====== Data for processing

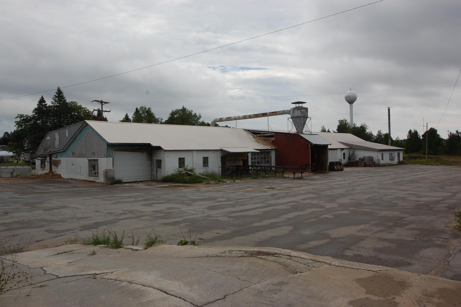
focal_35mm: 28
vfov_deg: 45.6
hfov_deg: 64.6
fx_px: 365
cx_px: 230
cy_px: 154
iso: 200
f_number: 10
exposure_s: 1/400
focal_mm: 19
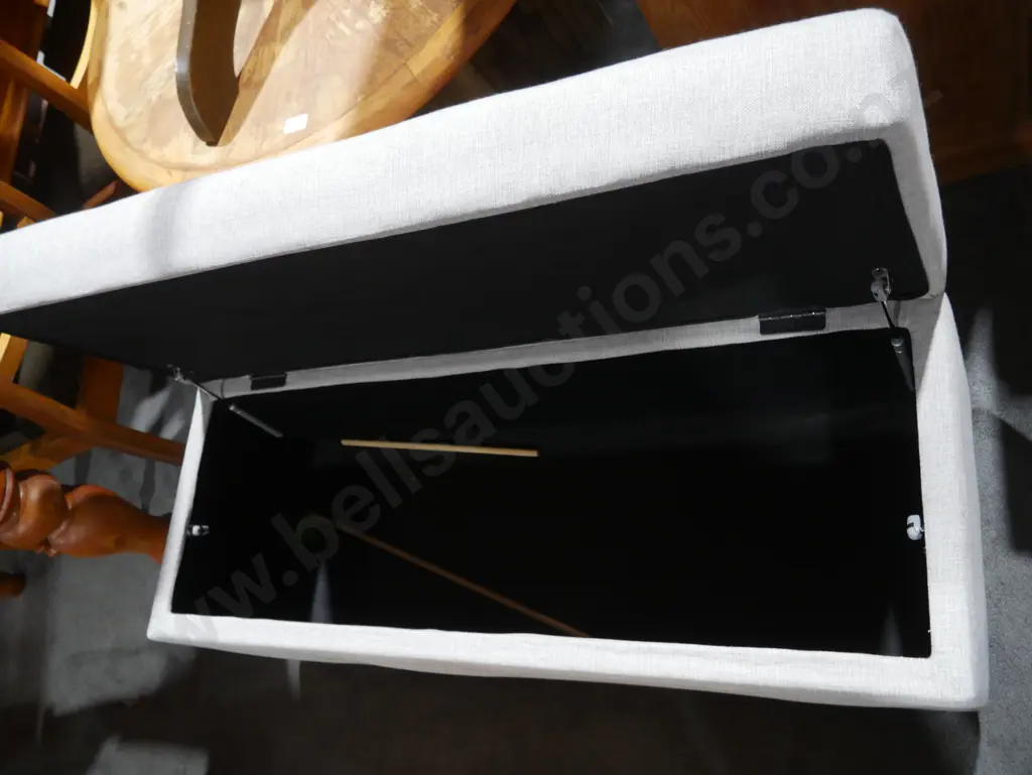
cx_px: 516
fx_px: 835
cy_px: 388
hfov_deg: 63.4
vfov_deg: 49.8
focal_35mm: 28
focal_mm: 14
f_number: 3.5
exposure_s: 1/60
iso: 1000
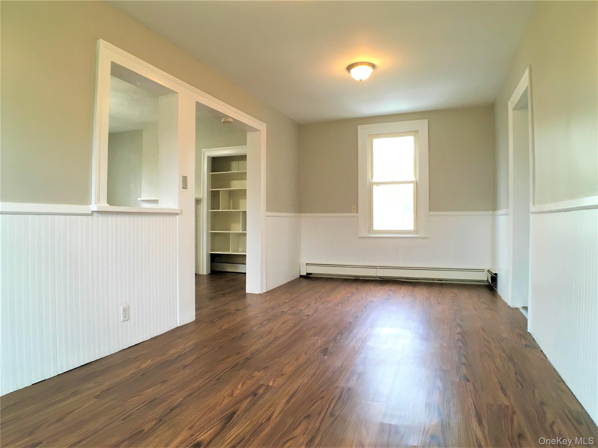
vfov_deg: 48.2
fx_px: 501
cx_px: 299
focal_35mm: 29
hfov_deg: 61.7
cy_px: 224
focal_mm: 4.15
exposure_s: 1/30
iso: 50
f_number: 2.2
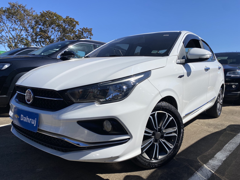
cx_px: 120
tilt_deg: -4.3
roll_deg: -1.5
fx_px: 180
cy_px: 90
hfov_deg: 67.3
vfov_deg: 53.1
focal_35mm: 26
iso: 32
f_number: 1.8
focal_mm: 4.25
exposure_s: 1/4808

============

Skip the pictures and reproduce all remaining entries exactly.

- Answer to this exercise
focal_35mm: 28
vfov_deg: 45.6
hfov_deg: 64.6
fx_px: 365
cx_px: 230
cy_px: 154
iso: 200
f_number: 10
exposure_s: 1/400
focal_mm: 19
cx_px: 516
fx_px: 835
cy_px: 388
hfov_deg: 63.4
vfov_deg: 49.8
focal_35mm: 28
focal_mm: 14
f_number: 3.5
exposure_s: 1/60
iso: 1000
vfov_deg: 48.2
fx_px: 501
cx_px: 299
focal_35mm: 29
hfov_deg: 61.7
cy_px: 224
focal_mm: 4.15
exposure_s: 1/30
iso: 50
f_number: 2.2
cx_px: 120
tilt_deg: -4.3
roll_deg: -1.5
fx_px: 180
cy_px: 90
hfov_deg: 67.3
vfov_deg: 53.1
focal_35mm: 26
iso: 32
f_number: 1.8
focal_mm: 4.25
exposure_s: 1/4808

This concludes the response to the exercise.